Bimata

Tekan Inflasi Pangan, Pemerintah Gelar Operasi Pasar di 88 Titik

BIMATA.ID, Jakarta- Pemerintah melalui Tim Pengendalian Inflasi yang terdiri dari Pemerintah Pusat, Pemerintah Daerah, Bank Indonesia (BI), Badan Pusat Statistik (BPS), hingga ketua pasar meluncurkan Gerakan Nasional Pengendalian Inflasi Pangan (GNPIP). Hal tersebut bertujuan untuk mengendalikan harga komoditas di masyarakat.

Gubernur BI, Perry Warjiyo, mengatakan melalui GNPIP, inflasi pangan (volatile food) yang semula 11,47 persen diharapkan bisa turun maksimal menjadi 6 persen atau bahkan mencapai 5 persen. Sebagai langkah awal, GNPIP akan melaksanakan operasi pasar serentak di 88 titik atau 33 kota di pulau Jawa selama semester II 2022.

“Insyaallah di pusat sedang dikoordinasikan supaya bupati atau wali kota, provinsi bisa menggunakan anggaran daerahnya untuk bisa melakukan operasi pasar karena ini ada beberapa masalah kepastian hukum dan ada beberapa bupati atau wali kota yang takut menggunakan anggaran untuk operasi pasar,” kata Perry dalam keterangan tertulis, Rabu (10/08/2022).

Perry merinci lokasi titik operasi pasar di antaranya di DKI Jakarta, Banten, Jawa Tengah, Jawa Barat, Yogyakarta dan Jawa Timur. Kemudian, komoditas yang akan dijual dengan harga terjangkau dalam GNPIP yakni bawang merah, aneka cabai, gula pasir, daging dan telur, serta ayam ras.
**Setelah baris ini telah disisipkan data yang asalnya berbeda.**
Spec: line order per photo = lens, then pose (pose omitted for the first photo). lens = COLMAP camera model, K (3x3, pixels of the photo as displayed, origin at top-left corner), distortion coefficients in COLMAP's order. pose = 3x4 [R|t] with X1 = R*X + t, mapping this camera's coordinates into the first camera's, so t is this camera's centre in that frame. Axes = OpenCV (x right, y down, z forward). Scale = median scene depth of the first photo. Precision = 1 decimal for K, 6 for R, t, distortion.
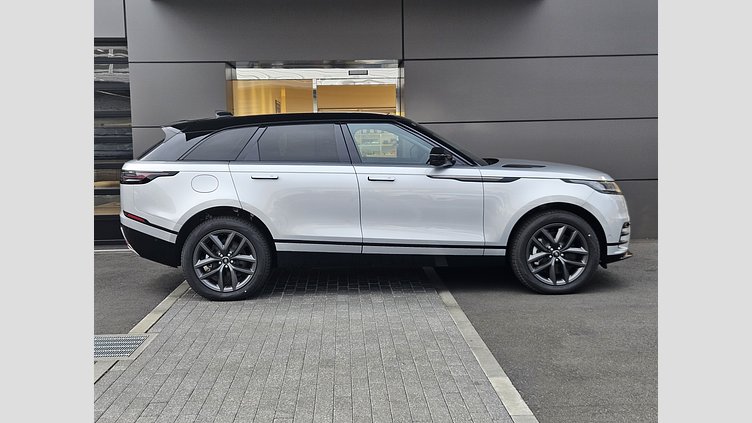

Tak berhenti sampai situ, pemerintah juga mendorong kerja sama perdagangan antar daerah guna mendukung pemerataan komoditas di seluruh daerah. Hingga saat ini, perdagangan itu berhasil menghimpun 31 kerja sama di kawasan Jawa dengan komoditas pertanian berupa beras, jagung, cabai merah dan bawang merah.

“Mari daerah-daerah yang mempunyai produksi lebih kerja sama antar daerah dengan daerah yang membutuhkan. Saya tahu memang pasarnya bisa bergerak, tapi pasar kan ada mata rantai dari petani, pengumpul kecil, menengah, besar. Kalau ada kerja sama antar daerah bisa cepat,” ujar Perry.

“Dengan berbagai kemajuan teknologi bisa cepat, lahan yang kecil bisa kita lakukan. Asal usul kita adalah pertanian, kita harus kembangkan karena itu ketahanan perut, ketahanan energi yang diperlukan pada saat terjadi gejolak ini,”lanjutnya.